Partly this is because Barot’s jailing coincided with the big story of the US mid-term elections. Partly it is because continuing reporting restrictions mean that there are aspects of this plot which still cannot be discussed. Partly it’s because the terrible atrocities being planned didn’t actually happen, unlike the murder of Alexander Litvinenko who died before our astonished eyes and left a poison trail round London.

But there is another reason for the silence. There is still widespread denial of the threat facing Britain. Hard on the heels of the Barot case came the statement by Dame Eliza that there were at least 200 terror networks, 1,600 terrorist suspects and 30 top priority terrorist plots currently active in the UK, and that future threats would involve chemical, biological, radioactive and nuclear attacks.

Reaction to this was also muted, because of the climate of cynicism and puerile conspiracy theories which treats such warnings as an attempt by politically compromised officials to shore up ‘Blair’s lies’, or to get more funding for the security service, or to grab our liberties.
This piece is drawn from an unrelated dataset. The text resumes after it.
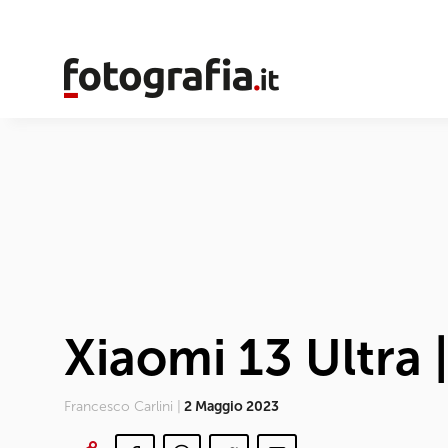
Xiaomi 13 Ultra 
Francesco Carlini |
2 Maggio 2023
People also continue to regard British Islamists as essentially amateurs because they don’t fit into a recognisable category of threat. The KGB are understood as ruthless state apparatchiks. IRA terrorism was understood as promoting a realisable cause. But restoration of the mediaeval caliphate? Give us a break!

So the pragmatic British simply don’t grasp that what they are facing is totally irrational and non-negotiable. They insist instead on viewing the jihad as caused by negotiable issues, such as the war in Iraq.

That’s why it was indeed fitting that the Barot case was knocked off the front pages by Bush’s reverses in the mid-term elections. Instead of tiresome facts about the dire threat to Britain, the country could rejoice that Bush and his war on terror had been derailed, and we could all get down to the worthy cause of surrendering in Iraq.

You see, people really do believe that the greatest threat to the world is not al-Qa’eda, not Ahmadinejad, but George W. Bush. And that is the most terrifying thing of all.

Melanie Phillips is a Daily Mail columnist.